# Mia's Halloween Costume



## miasowner (Jun 3, 2009)

I'd thought I would show everybody Mia's Halloween costume. My aunt took the time to make it and I just love how it came out. She's a cow.


----------



## Mandy (Jan 16, 2009)

its soooooo cute love it


----------



## Ciarra (May 6, 2008)

Lol, that is too cute!!!


----------



## bkbunny (Aug 11, 2009)

OMG that is sooo cute.

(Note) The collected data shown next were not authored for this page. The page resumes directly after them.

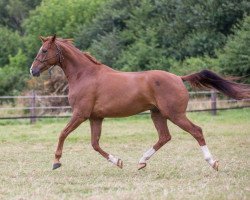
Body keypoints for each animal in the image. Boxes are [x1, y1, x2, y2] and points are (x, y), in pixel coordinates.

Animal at [30, 35, 249, 171]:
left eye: (44, 50)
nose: (33, 70)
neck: (85, 75)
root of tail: (178, 78)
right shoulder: (95, 118)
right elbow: (95, 144)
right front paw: (118, 161)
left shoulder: (80, 114)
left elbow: (63, 133)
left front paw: (56, 161)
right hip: (157, 114)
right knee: (164, 137)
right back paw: (141, 162)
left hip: (175, 114)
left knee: (197, 131)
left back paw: (213, 163)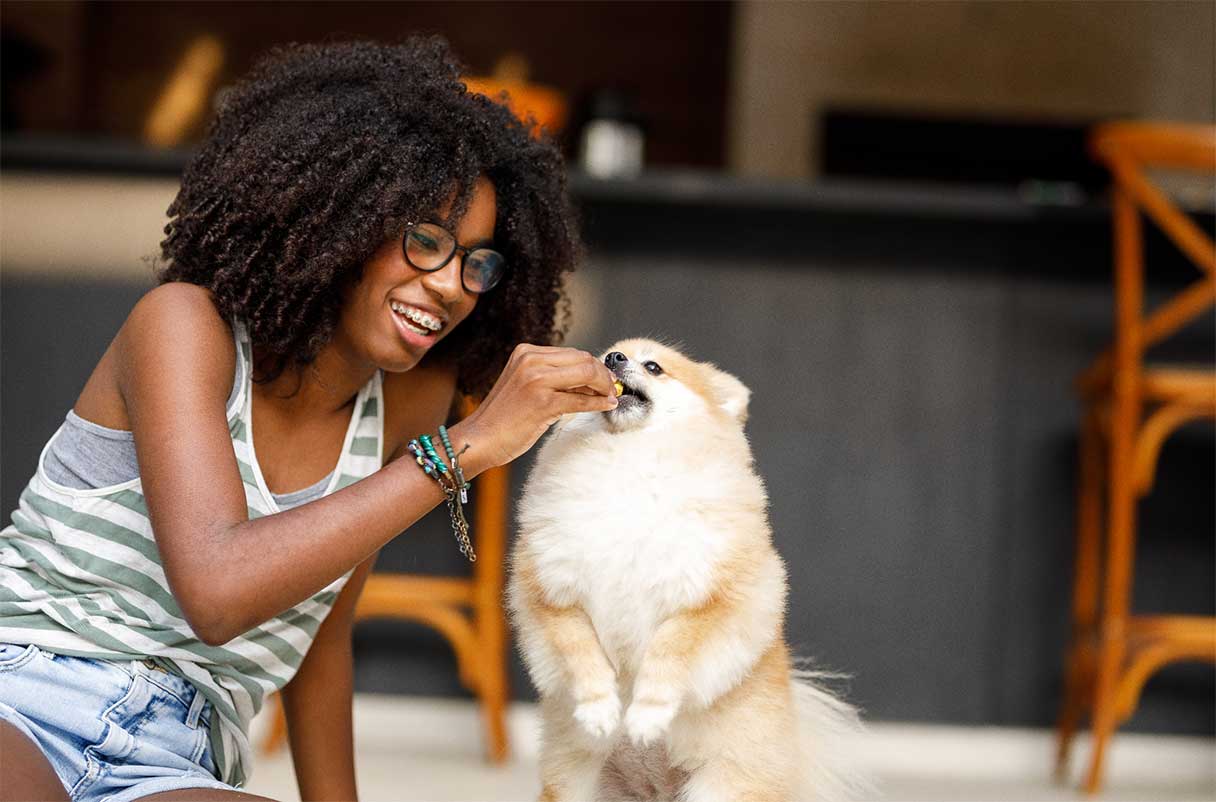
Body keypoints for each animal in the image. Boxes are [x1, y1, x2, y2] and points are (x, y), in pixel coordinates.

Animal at [508, 340, 870, 802]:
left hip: (722, 786)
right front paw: (599, 710)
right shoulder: (555, 595)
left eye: (653, 366)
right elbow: (580, 653)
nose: (613, 360)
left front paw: (646, 716)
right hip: (577, 786)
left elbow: (668, 653)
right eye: (607, 355)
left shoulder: (706, 599)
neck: (627, 462)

Now all she needs is a piece of wheat in her mouth.LOL How wonderful that you have such a great auntie to make you clothes for your baby.


----------



## pigeonsheep (Nov 8, 2008)

that's adorable! crafty aunt you got there


----------



## 17428 (Jul 10, 2009)

Very nice clear photo.
Its a cow costume but 
she looks sheepish!! LOL.


----------



## *Princess* (Feb 7, 2009)

Well done Auntie..your auntie should make more!! shes talented 

cute pic too


----------



## Terri (Aug 21, 2009)

Adorable pic and very cool costume too!


----------



## claireeee (Aug 24, 2009)

omg so cute! I love it! xxx


----------



## TLI (Sep 3, 2008)

Now that is just TOO cute!


----------



## Brodysmom (Jan 8, 2009)

Cutest cow I've ever seen!!!

Brodysmom


----------



## lynx8456 (Feb 26, 2009)

Very cute


----------



## phoebedog (Sep 19, 2009)

lol that's sooooo cute!!


----------



## omguthrie (Oct 13, 2009)

Oh my goodness! How cute!!

Olivia


----------



## amyhedd (Aug 6, 2009)

AWWW adorable !!!!!


----------



## Adrienne (Apr 3, 2009)

I love that costume!!!


----------



## edel (Sep 6, 2009)

lol thants just to cute xx


----------



## CaliforniaHalo (Jun 5, 2009)

What a cute little cow she is!


----------



## London (Jul 4, 2009)

Aww I love it! Are you going to a party?

I really wanna buy a sewing machine so I can start making stuff. My mum said she'd teach me all I need to know but that its fairly easy so I cant wait.


----------



## rachellauren (Oct 15, 2008)

she looks so cute, great job


----------



## Bella Luna (Jan 15, 2010)

Hahahaah, so adorable


----------